Unsurprisingly, the same is happening in county jails: Yesterday, Darby Aono, who is keeping tabs on Santa Rita, reported on twitter that there were 177 cases among jail population and 54 among the staff. And the UCLA COVID-19-Behind-Bars Data Project is reporting spikes in hundreds of prisons and jails nationwide.

The immediate response at CDCR and in some counties (such as San Mateo) has been to suspend visitation. But what about the people who come in and out of prison every day, namely, the staff? The partial vaccination requirement is in place, resulting in 46% of staff still unvaccinated after all this.

To recap, after everything we’ve been through:

  • There have been 53,261 cases of COVID-19 at CDCR, some of which are reinfections.
  • 246 incarcerated people have died of COVID, four of them recently.
  • The prison population is 80% vaccinated. The prison staff vaccination rate hovers around 54%.
  • Our science-minded Governor and Attorney General are supporting prison guards in their efforts to shirk mandatory vaccination even as they mandate the vaccine in all other areas of life, including schools. Their appeal of the order to vaccinate is pending.
  • The Ninth Circuit has reversed the District Court decision and placed a stay upon the vaccine mandate, even as there are now prisons with hundreds of cases.
  • The institutional response, rather than immediately ordering the staff to vaccinate, has been to suspend visitation (which could have been conditioned, like everything else, on showing a vaccination record).
  • Jails are seeing spikes, and the vaccination rates there are much lower than in prisons, for both the population and the staff.

CDCR, CCPOA, and the administration insists that the measures they have adopted (including the partial vaccination requirement) are sufficient, but it turns out that even these partial measures are not being followed.
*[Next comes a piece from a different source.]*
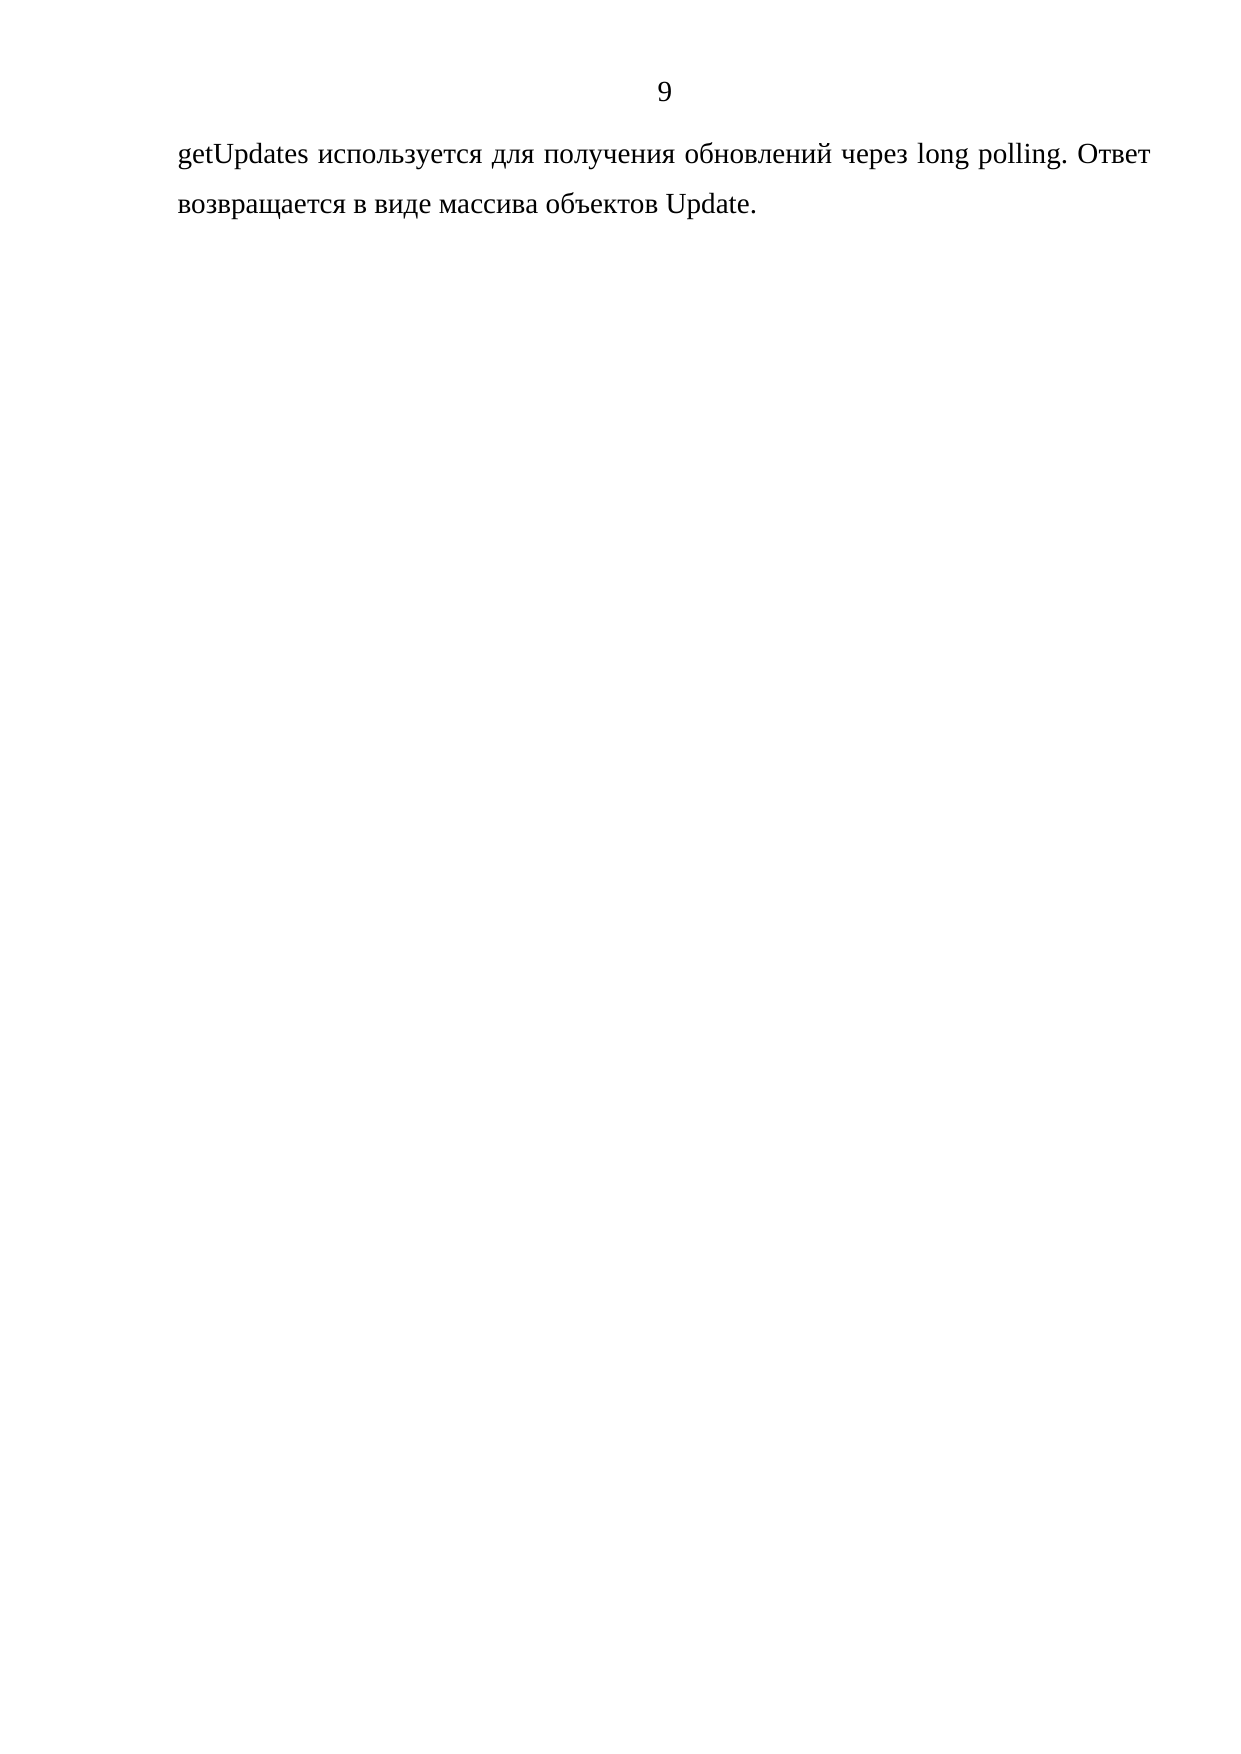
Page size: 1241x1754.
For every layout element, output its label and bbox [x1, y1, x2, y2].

I’ve recently received correspondence about conditions at CMF in Vacaville, where aging and infirm people are housed. CMF currently has, according to the ticker, only two active cases, and given the explosion of Omicron everywhere else, there are particular worries because of the vulnerability of this population. Nonetheless, at the last case management conference of Plata v. Newsom, the petitioners’ attorneys reported a serious lack of enforcement at CMF and CHCF of the Aug. 19 public health order requiring prison staff who work in healthcare settings to have been vaccinated by Oct. 14.
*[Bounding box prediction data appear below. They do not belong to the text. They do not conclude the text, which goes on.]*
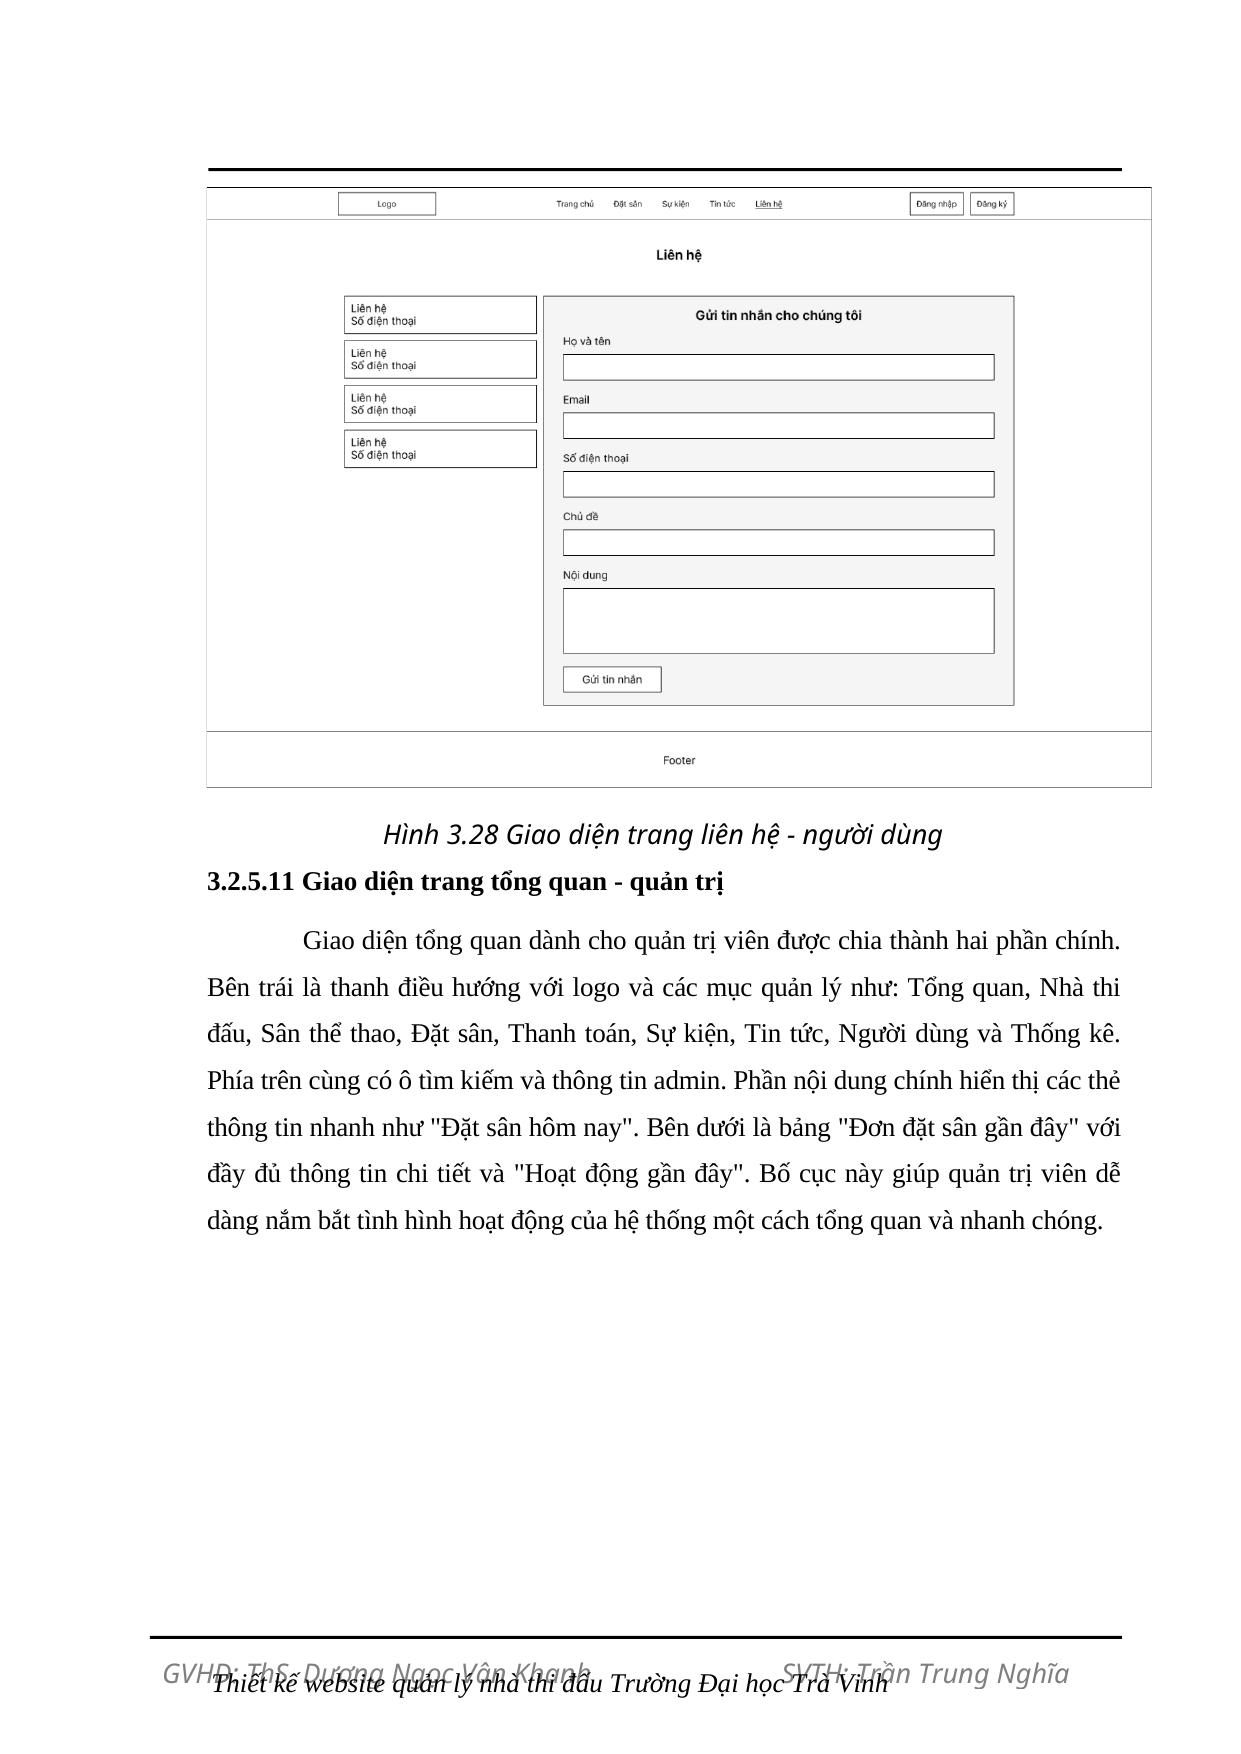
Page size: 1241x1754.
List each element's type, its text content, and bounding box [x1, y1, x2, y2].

picture [206, 187, 1152, 788]
text Giao diện tổng quan dành cho quản trị viên được chia thành hai phần chính. Bên trái là thanh điều hướng với logo và các mục quản lý như: Tổng quan, Nhà thi đấu, Sân thể thao, Đặt sân, Thanh toán, Sự kiện, Tin tức, Người dùng và Thống kê. Phía trên cùng có ô tìm kiếm và thông tin admin. Phần nội dung chính hiển thị các thẻ thông tin nhanh như "Đặt sân hôm nay". Bên dưới là bảng "Đơn đặt sân gần đây" với đầy đủ thông tin chi tiết và "Hoạt động gần đây". Bố cục này giúp quản trị viên dễ dàng nắm bắt tình hình hoạt động của hệ thống một cách tổng quan và nhanh chóng. [207, 924, 1122, 1235]
text Hình . Giao diện trang liên hệ - người dùng [207, 816, 1122, 852]
subtitle Giao diện trang tổng quan - quản trị [207, 865, 1122, 896]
The problem is specifically with contracted staff, who account for 26% of CMF’s overall staff and are only 37% compliant with the public health order. At CHCF, contracted staff account for 17%, and the compliance rate is 61%. Many of those contractors are medical personnel who, as explained above, are interacting with the most ,some of the oldest and most medically vulnerable incarcerated people in the state. When the issue was raised at the conference, the state representatives did not dispute the numbers–rather, they admitted familiarity with the problem–and the conference simply moved on.

What more is there to say? Omicron is here, and we’ve learned nothing.